Quelque chose dans les gestes exaltés et nerveux du corps frêle de Hadj fait penser aux tornades de sable qui soulèvent la poussière des plaines du Somaliland et en déterrent, parfois, des minerais précieux. Dans le lobby de l’hôtel d’Hargeisa où il a posé ses bagages et ne compte repartir qu’après avoir amassé des millions, il fait de grands mouvements de ses bras tout en veines saillantes, dispersant la fumée de sa cigarette. Tout autour de lui, une nuée de Somalilandais s’est rassemblée pour écouter ce chercheur de trésors avec intérêt, avidité ou malice. Le trentenaire lyonnais, originaire d’Oran, déblatère dans un arabe mêlé de français d’interminables tirades sur la qualité des diamants et des opales que ses clients attendent à Paris et à Hô Chi Minh-Ville. Les négociants locaux en gemmes, d’un ton mielleux, promettent de revenir le lendemain avec des échantillons de première qualité. Ils amadouent l’acheteur qui, à force de gesticuler, les a convaincus de l’importance de sa venue dans ce pays en devenir qui, 25 ans après la proclamation de son indépendance, attend toujours sa reconnaissance internationale.

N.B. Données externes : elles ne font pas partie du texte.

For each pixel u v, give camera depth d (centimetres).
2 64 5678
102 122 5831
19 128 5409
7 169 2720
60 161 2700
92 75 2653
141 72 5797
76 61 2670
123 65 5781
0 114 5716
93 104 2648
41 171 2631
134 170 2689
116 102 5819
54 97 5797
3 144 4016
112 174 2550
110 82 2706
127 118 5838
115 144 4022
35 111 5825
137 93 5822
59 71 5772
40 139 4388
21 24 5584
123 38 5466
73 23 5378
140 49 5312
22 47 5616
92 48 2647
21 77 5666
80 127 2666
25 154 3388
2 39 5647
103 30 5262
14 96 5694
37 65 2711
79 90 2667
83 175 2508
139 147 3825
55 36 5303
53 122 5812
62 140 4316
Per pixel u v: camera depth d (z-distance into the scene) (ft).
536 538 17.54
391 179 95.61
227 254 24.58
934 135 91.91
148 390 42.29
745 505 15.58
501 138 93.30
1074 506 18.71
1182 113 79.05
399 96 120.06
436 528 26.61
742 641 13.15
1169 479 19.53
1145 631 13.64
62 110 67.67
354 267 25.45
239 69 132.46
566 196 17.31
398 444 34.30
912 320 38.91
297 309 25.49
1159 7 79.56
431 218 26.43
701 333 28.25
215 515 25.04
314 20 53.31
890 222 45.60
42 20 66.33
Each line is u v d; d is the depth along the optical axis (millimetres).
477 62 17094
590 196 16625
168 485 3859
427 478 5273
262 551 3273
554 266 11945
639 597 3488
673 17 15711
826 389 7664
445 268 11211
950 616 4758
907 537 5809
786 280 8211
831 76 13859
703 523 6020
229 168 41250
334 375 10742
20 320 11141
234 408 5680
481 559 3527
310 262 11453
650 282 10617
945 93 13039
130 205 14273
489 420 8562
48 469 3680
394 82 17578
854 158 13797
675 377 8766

Le voilà enfin seul avec ses rêves de grandeur, qui flottent dans l’air dilaté par la chaleur, comme des mirages dans le désert: «Je suis venu au Somaliland pour deux types d’activités: éthique et business. Côté éthique, je vais ouvrir une station d’épuration d’eau avec une compagnie lyonnaise, financée par l’Unicef (le Fonds des Nations unies pour l’enfance). Je bosse aussi sur un projet d’aquaponie pour créer de l’emploi. Côté business, je vais monter une société d’exportation de gemmes. Ici, il y a tout: de l’or, des diamants, des saphirs, de l’opale, de l’émeraude, et…» Baissant soudain la voix, il ajoute en faisant défiler les photos sur son téléphone: «… des antiquités. Des statuettes. Des amulettes. Les pharaons noirs, ils sont passés par ici. Mais personne ne vient chercher ces trésors, car les gens assimilent le Somaliland à la violence des shebabs de Mogadiscio. Et ça, c’est bon pour mon business.» L’homme sourit, croisant et décroisant ses jambes maigres, l’air pénétré.

Tout a commencé à Nairobi, sur un doute à éclaircir. Géologue chevronnée de l’Université Witwatersrand en Afrique du Sud, Judith Kinnaird est contactée par le Bureau d’aide humanitaire de la Commission européenne, basé dans la capitale kenyane. «Quelqu’un leur avait apporté des pierres précieuses du Somaliland et ils songeaient à développer des petites entreprises dans ce secteur pour lutter contre le chômage dans le pays, qui s’élève à plus de 70%, explique la géologue dans un échange par Skype. Ils m’ont donc demandé de vérifier la valeur de la pierre qu’ils avaient reçue et sa provenance. C’était un saphir et, pour authentifier son origine, je suis partie pour le premier de mes six déplacements sur place. Là, j’ai formé des mineurs artisanaux, j’ai fait des études de terrain et découvert un potentiel majeur pour le grenat, l’émeraude, l’aigue-marine, le saphir ou encore l’opale.» En réalité, le potentiel gemmologique du Somaliland était déjà connu par les autorités somaliennes, jadis aux commandes de cette terre longitudinale qui suit la vallée du Rift. Mais depuis le 18 mai 1991, lorsque le Somaliland prononce son divorce avec Mogadiscio, après le massacre de plus de 50’000 personnes par l’armée somalienne, rien n’a encore été entrepris pour le valoriser. Pendant les années 1980, la répression du Mouvement national somali opposé à Siad Barré et basé à Hargeisa était trop chronophage pour que les autorités centrales songent à développer le secteur minier.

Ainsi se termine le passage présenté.